▶ PROBLEM TO WORK ON
Reproduce each record exactly, but exclude every picture.

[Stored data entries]
################
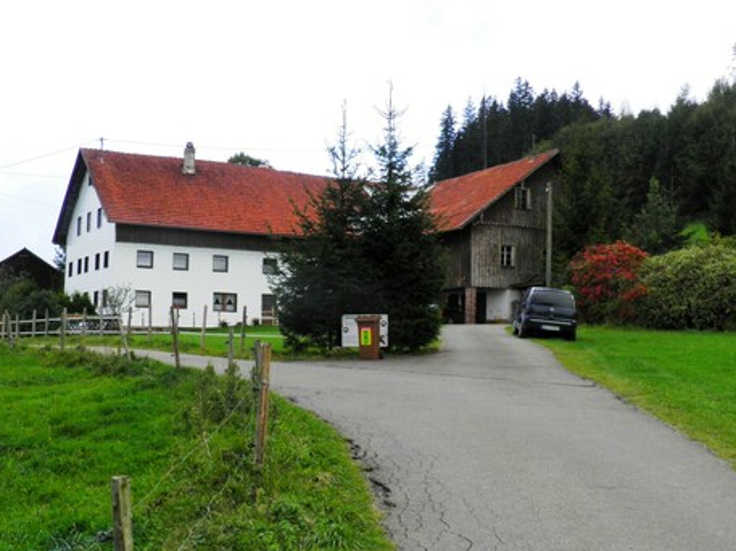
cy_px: 298
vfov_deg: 32.1
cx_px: 320
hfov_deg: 42.0
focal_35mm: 45
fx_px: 956
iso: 100
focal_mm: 6.3
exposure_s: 1/160
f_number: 5.5
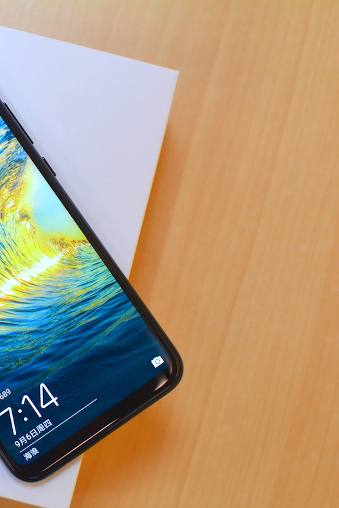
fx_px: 1126
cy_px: 257
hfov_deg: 16.7
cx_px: -15
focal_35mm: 80
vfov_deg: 25.4
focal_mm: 35
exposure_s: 1/60
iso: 800
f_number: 4
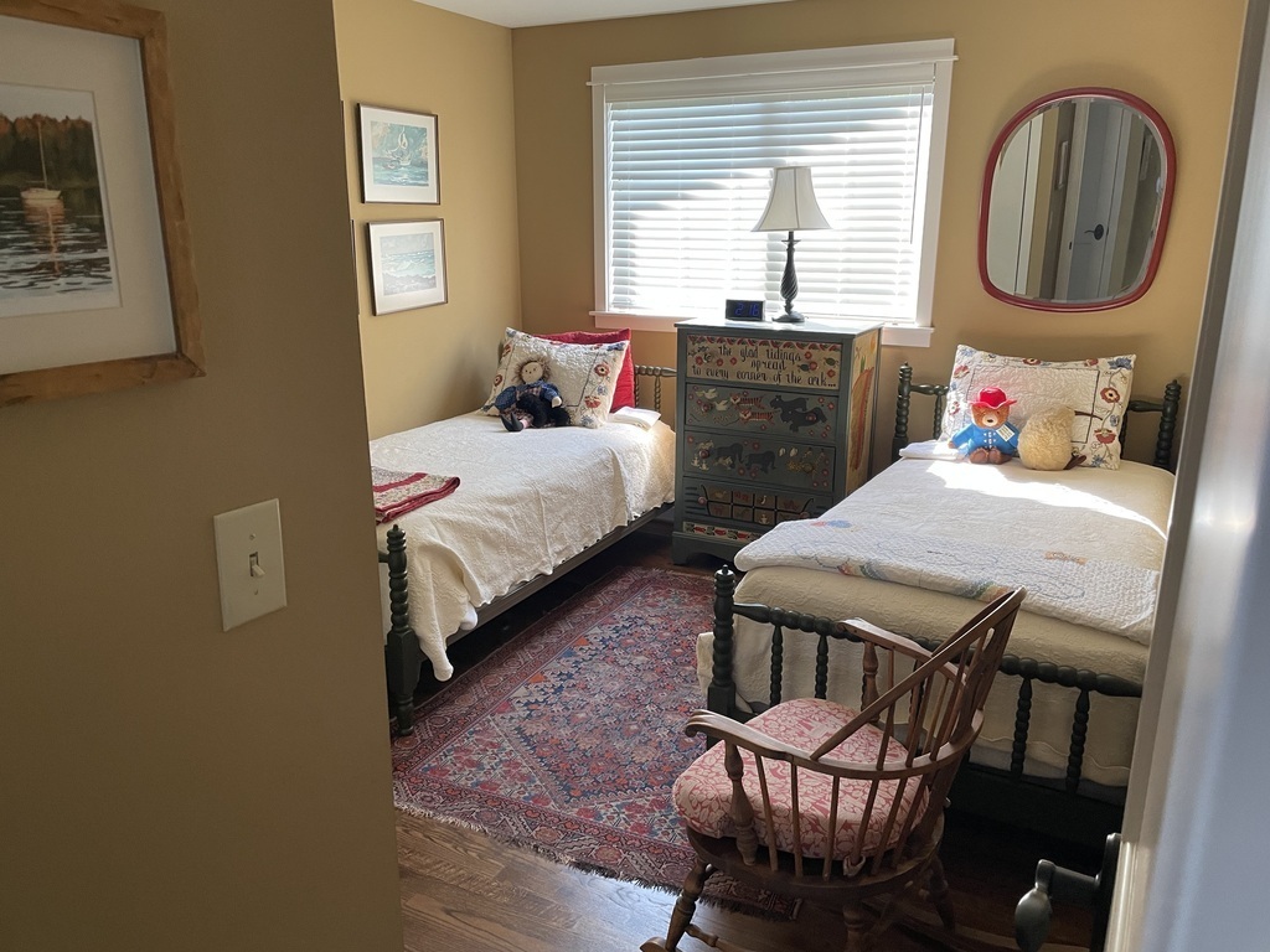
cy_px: 476
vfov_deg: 53.1
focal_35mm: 26
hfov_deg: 67.3
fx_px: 954
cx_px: 635
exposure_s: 1/92
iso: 125
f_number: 1.6
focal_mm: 4.2
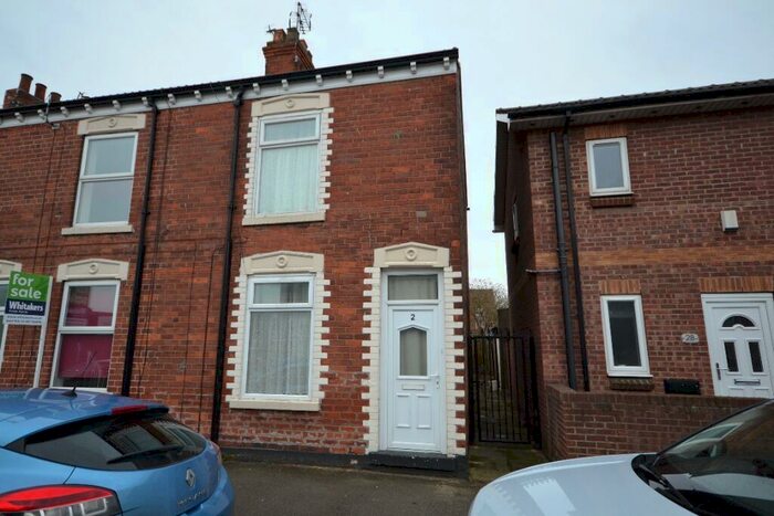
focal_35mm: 20
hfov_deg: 85.4
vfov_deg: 63.2
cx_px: 387
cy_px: 258
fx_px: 419
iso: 180
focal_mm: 13
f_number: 5.6
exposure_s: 1/125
################
▶ TASK RESPONSE
cy_px: 298
vfov_deg: 32.1
cx_px: 320
hfov_deg: 42.0
focal_35mm: 45
fx_px: 956
iso: 100
focal_mm: 6.3
exposure_s: 1/160
f_number: 5.5
fx_px: 1126
cy_px: 257
hfov_deg: 16.7
cx_px: -15
focal_35mm: 80
vfov_deg: 25.4
focal_mm: 35
exposure_s: 1/60
iso: 800
f_number: 4
cy_px: 476
vfov_deg: 53.1
focal_35mm: 26
hfov_deg: 67.3
fx_px: 954
cx_px: 635
exposure_s: 1/92
iso: 125
f_number: 1.6
focal_mm: 4.2
focal_35mm: 20
hfov_deg: 85.4
vfov_deg: 63.2
cx_px: 387
cy_px: 258
fx_px: 419
iso: 180
focal_mm: 13
f_number: 5.6
exposure_s: 1/125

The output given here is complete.